The scenarios composed by Borremans in his pictures, which are frequently small-format and intimate, hark back to positions and genres from art history as well as to the pictorial languages of photography, theater, or cinema. They are teeming with contrary references and allusions that offer the viewer a multitude of possible interpretations while avoiding any manner of consolidation into a coherent whole. Realism and the fantastic the transient and the manifest, irony and disturbance are all closely interwoven within his visual worlds while simultaneously precluding one another.
In his works, Borremans traces the contradictions and conflicts of human existence: between self-assertion and dissolution, the individual and the collective, desire and angst, control and loss, the moral and the abysmal. Being shown are illusions of identity, freedom, and the controllability of the world, which the artist presents to us with its wealth of instability.
The paradoxical pictorial spaces of his drawings are permeated by contrary perspectives and proportions, by formations and deformations, reality and scenery. They show model worlds which emerge as an image within the image while being observed by giant spectators or depict people who are immersed in the acts modeling and constructing or in peculiar experiments. Museum, theater, or public spaces are negotiated as showplaces in which the positions of the observer and the observed are continually shifting, in which exhibitions, performances, or monuments are much too large to be adequately viewed by the miniscule onlookers. Again and again things end up bypassing each other. Other drawings in turn seem to reflect storyboards for films, drafts of stage design or projects for public space, addressing rather the conceivable than the realizable.

# BRIEF
According to the text about Borremans, what format do his pictures frequently have? The data that comes next has no connection to the text about Borremans.

# ENTRIES PROVIDED
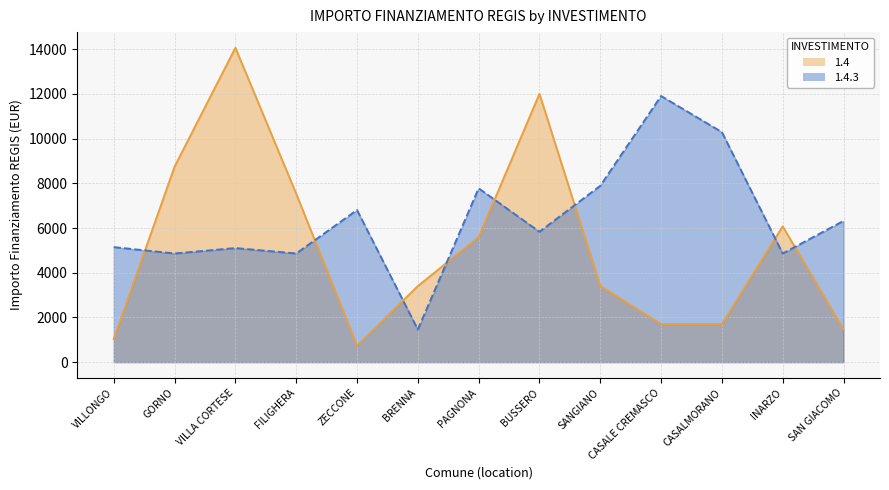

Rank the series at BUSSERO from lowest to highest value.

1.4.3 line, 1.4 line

* * *

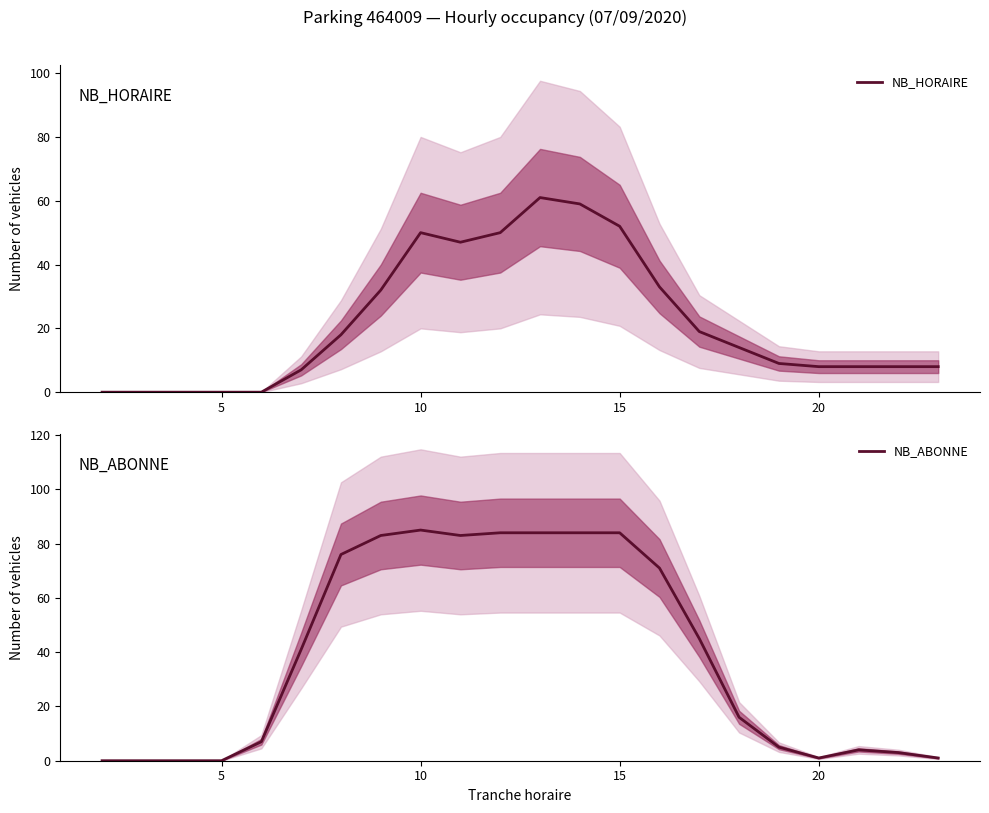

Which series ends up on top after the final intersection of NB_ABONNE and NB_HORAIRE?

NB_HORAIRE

# ANSWER TO THIS EXERCISE
They are frequently small-format and intimate.